Supplied information:
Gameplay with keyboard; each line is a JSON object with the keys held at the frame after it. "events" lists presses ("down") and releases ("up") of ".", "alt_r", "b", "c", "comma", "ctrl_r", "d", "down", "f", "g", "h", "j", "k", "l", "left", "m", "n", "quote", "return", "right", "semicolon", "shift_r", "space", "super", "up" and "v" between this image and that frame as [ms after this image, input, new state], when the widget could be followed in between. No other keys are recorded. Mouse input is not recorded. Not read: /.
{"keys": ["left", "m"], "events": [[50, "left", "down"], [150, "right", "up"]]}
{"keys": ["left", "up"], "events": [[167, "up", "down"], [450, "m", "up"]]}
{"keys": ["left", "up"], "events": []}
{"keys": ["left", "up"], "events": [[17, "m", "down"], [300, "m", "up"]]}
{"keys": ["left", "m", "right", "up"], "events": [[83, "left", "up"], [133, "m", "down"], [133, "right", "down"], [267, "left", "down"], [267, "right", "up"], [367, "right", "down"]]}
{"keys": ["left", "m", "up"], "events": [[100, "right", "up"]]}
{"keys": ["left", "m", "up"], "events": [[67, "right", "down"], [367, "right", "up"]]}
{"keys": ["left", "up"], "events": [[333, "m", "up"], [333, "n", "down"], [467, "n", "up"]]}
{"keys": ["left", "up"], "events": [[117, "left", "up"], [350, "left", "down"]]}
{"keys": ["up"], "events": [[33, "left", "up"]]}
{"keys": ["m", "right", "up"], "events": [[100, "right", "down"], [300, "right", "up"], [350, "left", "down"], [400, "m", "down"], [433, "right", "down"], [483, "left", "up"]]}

Assignment: Return all of the material above exactly as it stands.

Result:
Gameplay with keyboard; each line is a JSON object with the keys held at the frame after it. "events" lists presses ("down") and releases ("up") of ".", "alt_r", "b", "c", "comma", "ctrl_r", "d", "down", "f", "g", "h", "j", "k", "l", "left", "m", "n", "quote", "return", "right", "semicolon", "shift_r", "space", "super", "up" and "v" between this image and that frame as [ms after this image, input, new state], when the widget could be followed in between. No other keys are recorded. Mouse input is not recorded. Not read: /.
{"keys": ["left", "m"], "events": [[50, "left", "down"], [150, "right", "up"]]}
{"keys": ["left", "up"], "events": [[167, "up", "down"], [450, "m", "up"]]}
{"keys": ["left", "up"], "events": []}
{"keys": ["left", "up"], "events": [[17, "m", "down"], [300, "m", "up"]]}
{"keys": ["left", "m", "right", "up"], "events": [[83, "left", "up"], [133, "m", "down"], [133, "right", "down"], [267, "left", "down"], [267, "right", "up"], [367, "right", "down"]]}
{"keys": ["left", "m", "up"], "events": [[100, "right", "up"]]}
{"keys": ["left", "m", "up"], "events": [[67, "right", "down"], [367, "right", "up"]]}
{"keys": ["left", "up"], "events": [[333, "m", "up"], [333, "n", "down"], [467, "n", "up"]]}
{"keys": ["left", "up"], "events": [[117, "left", "up"], [350, "left", "down"]]}
{"keys": ["up"], "events": [[33, "left", "up"]]}
{"keys": ["m", "right", "up"], "events": [[100, "right", "down"], [300, "right", "up"], [350, "left", "down"], [400, "m", "down"], [433, "right", "down"], [483, "left", "up"]]}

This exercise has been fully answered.